- _What to do_: In the listing that follows, the range to quote begins at the line that has "and object types</span></span>" and ends after the line that has "tables from which"; quote it verbatim and add nothing.

- _Records to process_:
══════
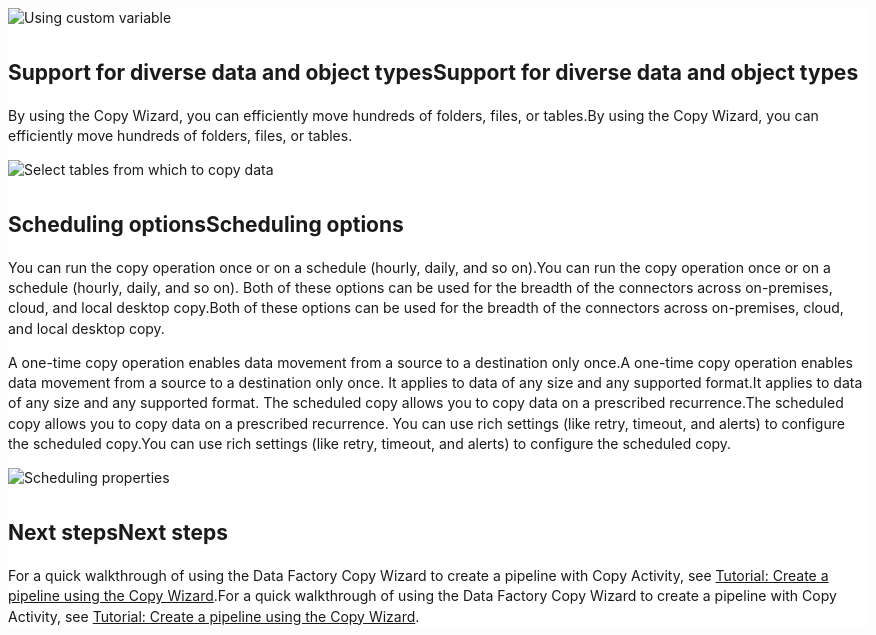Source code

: ![Using custom variable](https://docstestmedia1.blob.core.windows.net/azure-media/articles/data-factory/media/data-factory-copy-wizard/blob-custom-variables-in-folder-path.png)

## <a name="support-for-diverse-data-and-object-types"></a><span data-ttu-id="d8faf-149">Support for diverse data and object types</span><span class="sxs-lookup"><span data-stu-id="d8faf-149">Support for diverse data and object types</span></span>
<span data-ttu-id="d8faf-150">By using the Copy Wizard, you can efficiently move hundreds of folders, files, or tables.</span><span class="sxs-lookup"><span data-stu-id="d8faf-150">By using the Copy Wizard, you can efficiently move hundreds of folders, files, or tables.</span></span>

![Select tables from which to copy data](https://docstestmedia1.blob.core.windows.net/azure-media/articles/data-factory/media/data-factory-copy-wizard/select-tables-to-copy-data.png)

## <a name="scheduling-options"></a><span data-ttu-id="d8faf-152">Scheduling options</span><span class="sxs-lookup"><span data-stu-id="d8faf-152">Scheduling options</span></span>
<span data-ttu-id="d8faf-153">You can run the copy operation once or on a schedule (hourly, daily, and so on).</span><span class="sxs-lookup"><span data-stu-id="d8faf-153">You can run the copy operation once or on a schedule (hourly, daily, and so on).</span></span> <span data-ttu-id="d8faf-154">Both of these options can be used for the breadth of the connectors across on-premises, cloud, and local desktop copy.</span><span class="sxs-lookup"><span data-stu-id="d8faf-154">Both of these options can be used for the breadth of the connectors across on-premises, cloud, and local desktop copy.</span></span>

<span data-ttu-id="d8faf-155">A one-time copy operation enables data movement from a source to a destination only once.</span><span class="sxs-lookup"><span data-stu-id="d8faf-155">A one-time copy operation enables data movement from a source to a destination only once.</span></span> <span data-ttu-id="d8faf-156">It applies to data of any size and any supported format.</span><span class="sxs-lookup"><span data-stu-id="d8faf-156">It applies to data of any size and any supported format.</span></span> <span data-ttu-id="d8faf-157">The scheduled copy allows you to copy data on a prescribed recurrence.</span><span class="sxs-lookup"><span data-stu-id="d8faf-157">The scheduled copy allows you to copy data on a prescribed recurrence.</span></span> <span data-ttu-id="d8faf-158">You can use rich settings (like retry, timeout, and alerts) to configure the scheduled copy.</span><span class="sxs-lookup"><span data-stu-id="d8faf-158">You can use rich settings (like retry, timeout, and alerts) to configure the scheduled copy.</span></span>

![Scheduling properties](https://docstestmedia1.blob.core.windows.net/azure-media/articles/data-factory/media/data-factory-copy-wizard/scheduling-properties.png)

## <a name="next-steps"></a><span data-ttu-id="d8faf-160">Next steps</span><span class="sxs-lookup"><span data-stu-id="d8faf-160">Next steps</span></span>
<span data-ttu-id="d8faf-161">For a quick walkthrough of using the Data Factory Copy Wizard to create a pipeline with Copy Activity, see [Tutorial: Create a pipeline using the Copy Wizard](data-factory-copy-data-wizard-tutorial.md).</span><span class="sxs-lookup"><span data-stu-id="d8faf-161">For a quick walkthrough of using the Data Factory Copy Wizard to create a pipeline with Copy Activity, see [Tutorial: Create a pipeline using the Copy Wizard](data-factory-copy-data-wizard-tutorial.md).</span></span>











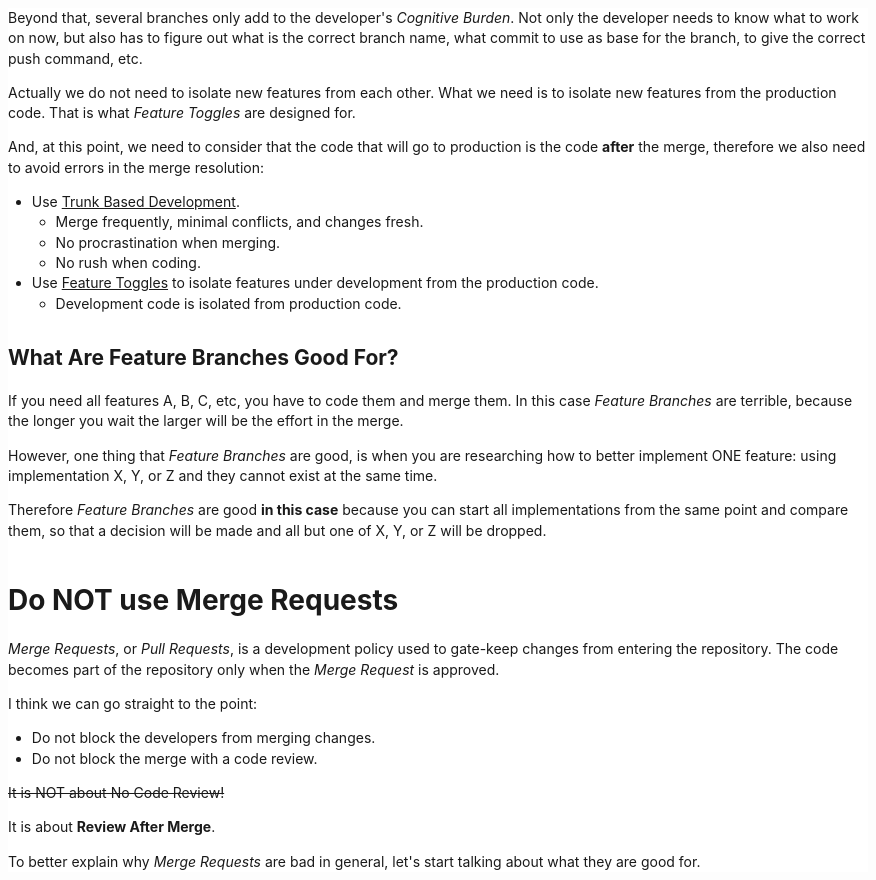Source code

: Beyond that, several branches only add to the developer's
_Cognitive Burden_.
Not only the developer needs to know what to work on now,
but also has to figure out what is the correct branch name, what commit
to use as base for the branch, to give the correct push command, etc.

Actually we do not need to isolate new features from each other.
What we need is to isolate new features from the production code.
That is what _Feature Toggles_ are designed for.

And, at this point, we need to consider that the code that will go to
production is the code **after** the merge, therefore we also need to
avoid errors in the merge resolution:

- Use [Trunk Based Development](#trunk-based-development).
  - Merge frequently, minimal conflicts, and changes fresh.
  - No procrastination when merging.
  - No rush when coding.
- Use [Feature Toggles](#feature-toggles) to isolate features under
  development from the production code.
  - Development code is isolated from production code.

## What Are Feature Branches Good For?

If you need all features A, B, C, etc, you have to code them and
merge them.
In this case _Feature Branches_ are terrible, because the longer you
wait the larger will be the effort in the merge.

However, one thing that _Feature Branches_ are good, is when you are
researching how to better implement ONE feature: using implementation
X, Y, or Z and they cannot exist at the same time.

Therefore _Feature Branches_ are good **in this case** because you can
start all implementations from the same point and compare them, so that
a decision will be made and all but one of X, Y, or Z will be dropped.

# Do NOT use Merge Requests

_Merge Requests_, or _Pull Requests_, is a development policy used to
gate-keep changes from entering the repository.
The code becomes part of the repository only when the _Merge Request_
is approved.

I think we can go straight to the point:

- Do not block the developers from merging changes.
- Do not block the merge with a code review.

~~It is NOT about No Code Review!~~

It is about **Review After Merge**.

To better explain why _Merge Requests_ are bad in general, let's start
talking about what they are good for.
══════
- _Solution for this task_:
## <a name="support-for-diverse-data-and-object-types"></a><span data-ttu-id="d8faf-149">Support for diverse data and object types</span><span class="sxs-lookup"><span data-stu-id="d8faf-149">Support for diverse data and object types</span></span>
<span data-ttu-id="d8faf-150">By using the Copy Wizard, you can efficiently move hundreds of folders, files, or tables.</span><span class="sxs-lookup"><span data-stu-id="d8faf-150">By using the Copy Wizard, you can efficiently move hundreds of folders, files, or tables.</span></span>

![Select tables from which to copy data](https://docstestmedia1.blob.core.windows.net/azure-media/articles/data-factory/media/data-factory-copy-wizard/select-tables-to-copy-data.png)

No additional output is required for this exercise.